Verilen Metin
════
Yıllar öncesinde, 1910'lu yıllarda, Diyarbakır’ın Eğil içsesindeyiz. Eğil, Diyarbakır’ın 50 kilometre kuzeyinde Dicle Nehri’ne hâkim bir noktada.
Diyarbakır’ın önde gelen Ermeni sanatçı ve yazarlarının da yetiştiği Heredan’ın bağlı olduğu Dicle ilçesi ile de komşu.
İlçede yaşayan Ermeniler, ülkenin farklı coğrafyalarında yaşayan binlercesi gibi bir gecede ülkeyi terk etmek zorunda kalıyor, öldürülüyor, soykırıma uğruyor.
Suriye’ye göç etmek isteyenler ise yollarda açlık ve susuzluk nedeniyle yaşamını kaybediyor.
Onların terk ettiği yerlere başka insanlar yerleşiyor, mülklerini sahipleniyor. Geride kalan az sayıdaki Ermeni de bu sahiplenme halinden payına düşeni alıyor; Müslümanlaştırılıyor.
Gelelim bugünlere..
İstanbul Beyoğlu’nda bulunan Cezayir Restorant’ın büyük toplantı salonundayız. İstanbul’da bulunan Ermeniler, Kürtler, Hemşinliler, Lazlar, Türkler olarak yan yana; gözlerimiz dolu dolu bir belgesel izliyoruz.
Dev ekrandaki görüntüde, hayatı sonuna kadar hissederek yaşadığı belli olan yaşlıca bir kadın, odasındaki sandıktan bir haç çıkartıyor. Saklı bir haç.
Saklı Haç belgeseli çalışmaları devam ediyor. Belgesel, Diyarbakır'ın Eğil ilçesinde yaşayan Müslümanlaştırılmış Ermenilerin yakınlarının hikayelerini sizlere ulaştırıyor. pic.twitter.com/NKsfTeFL9J
— Saklı Haç Belgesel (@HacSakl) March 8, 2019
Yapımcı- yönetmenler Altan Sancar ve Serhat Temel de bu haçın peşinden gidiyor. Sadece gitmiyor hatta bizleri de sürüklüyor.
Belgesele adını veren Saklı Haç’ı izlerken, neneleri, dedeleri, Ermeni olan kişilerin tanıklıklarını duyuyorsunuz.
Geçmişi anlatırken yaşadıkları tedirginlik, kelimelerini tek tek seçmeye çalışmaları dahası kendi aile büyüklerini “onlar” olarak tanımlamaları bugünün koşullarında da eski soykırım ürkekliğini yaşadıklarını gösteriyor.
════
Veri Kümesinden Alıntı
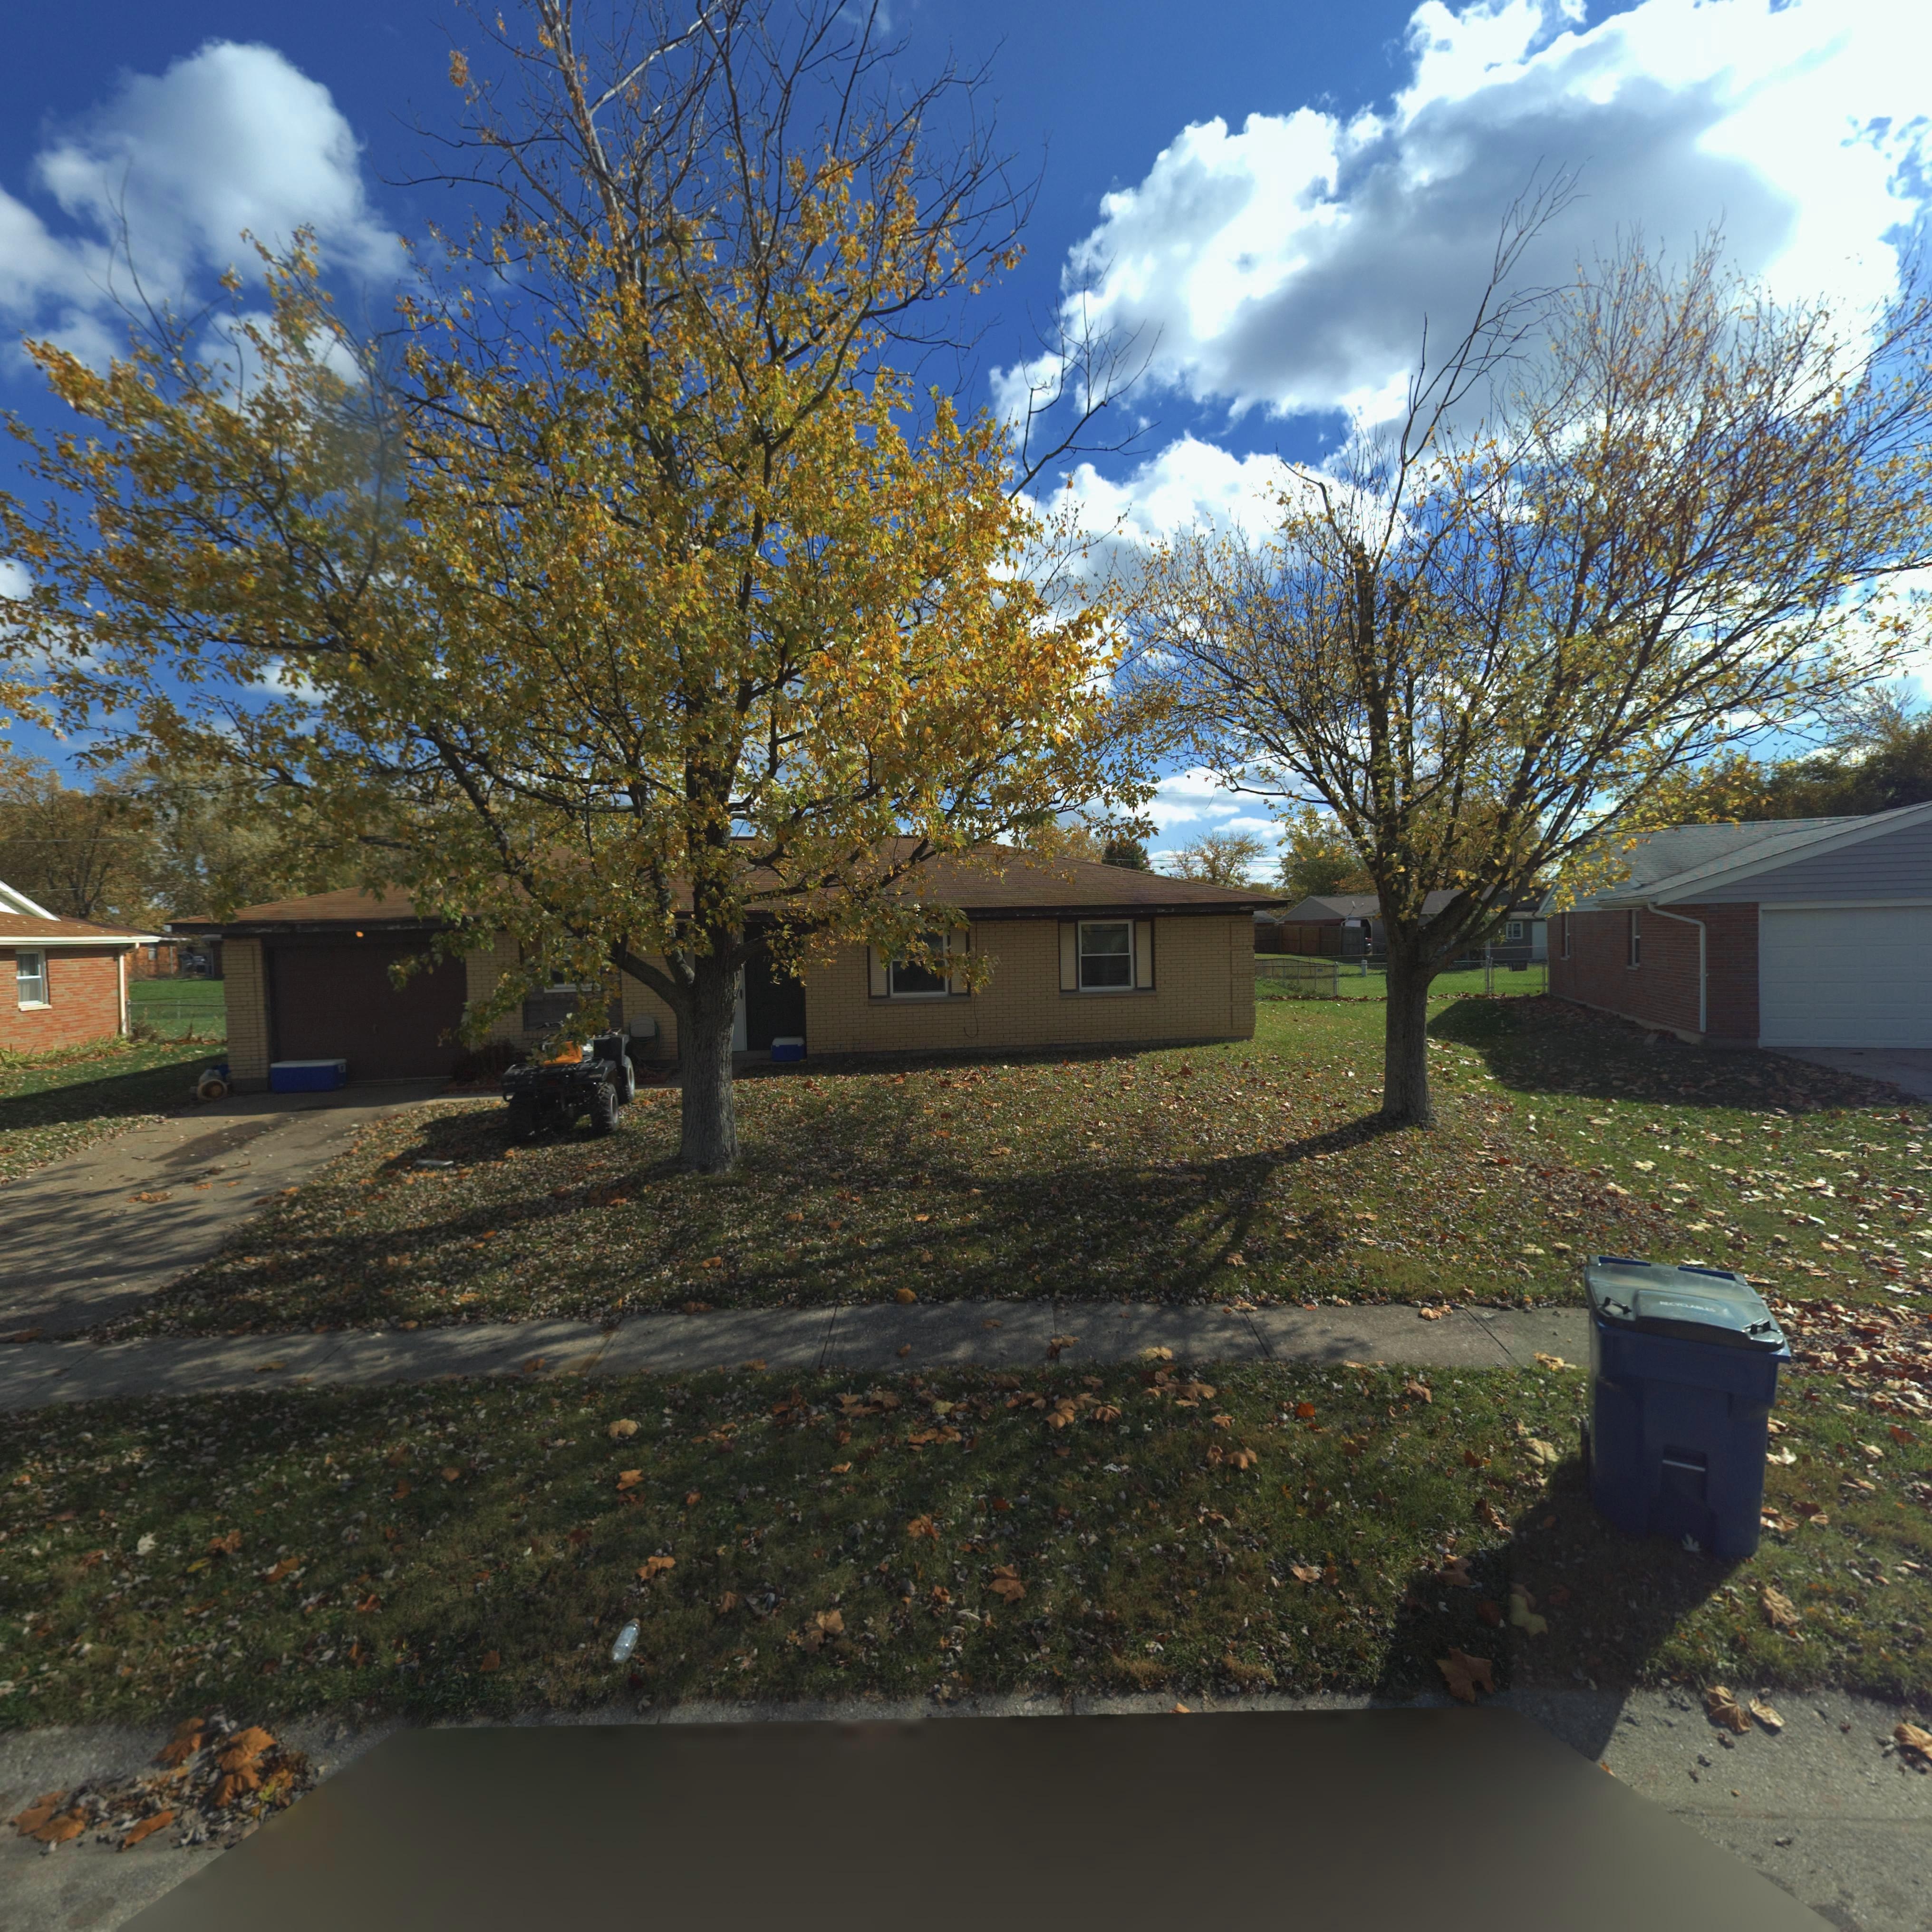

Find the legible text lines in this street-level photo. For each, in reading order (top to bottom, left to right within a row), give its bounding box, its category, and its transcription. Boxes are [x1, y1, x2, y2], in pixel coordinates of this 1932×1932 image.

[762, 956, 772, 963] StreetNumber: 77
════
Yapılacaklar
1 > Saklı Haç metninde "Yıllar öncesinde, 1910'lu" ifadesinden başlayıp "düşeni alıyor; Müslümanlaştırılıyor." ifadesi de dahil olmak üzere o noktaya kadar olan bölümü değiştirmeden kopyalayın.
2 > Saklı Haç metnine göre, tanıklıklarını anlatan kişilerin bugün de eski soykırım ürkekliğini yaşadığı neden anlaşılıyor? Bir ila üç cümleyle açıklayın.
Bu satırlara ihtiyacınız yok.

Verilen Yanıtlar
1 >
Yıllar öncesinde, 1910'lu yıllarda, Diyarbakır’ın Eğil içsesindeyiz. Eğil, Diyarbakır’ın 50 kilometre kuzeyinde Dicle Nehri’ne hâkim bir noktada.
Diyarbakır’ın önde gelen Ermeni sanatçı ve yazarlarının da yetiştiği Heredan’ın bağlı olduğu Dicle ilçesi ile de komşu.
İlçede yaşayan Ermeniler, ülkenin farklı coğrafyalarında yaşayan binlercesi gibi bir gecede ülkeyi terk etmek zorunda kalıyor, öldürülüyor, soykırıma uğruyor.
Suriye’ye göç etmek isteyenler ise yollarda açlık ve susuzluk nedeniyle yaşamını kaybediyor.
Onların terk ettiği yerlere başka insanlar yerleşiyor, mülklerini sahipleniyor. Geride kalan az sayıdaki Ermeni de bu sahiplenme halinden payına düşeni alıyor; Müslümanlaştırılıyor.

2 > Geçmişi anlatırken tedirginlik yaşıyorlar ve kelimelerini tek tek seçmeye çalışıyorlar. Üstelik kendi aile büyüklerinden "onlar" diye söz ediyorlar. Metne göre bu durum, bugünün koşullarında da eski soykırım ürkekliğini yaşadıklarını gösteriyor.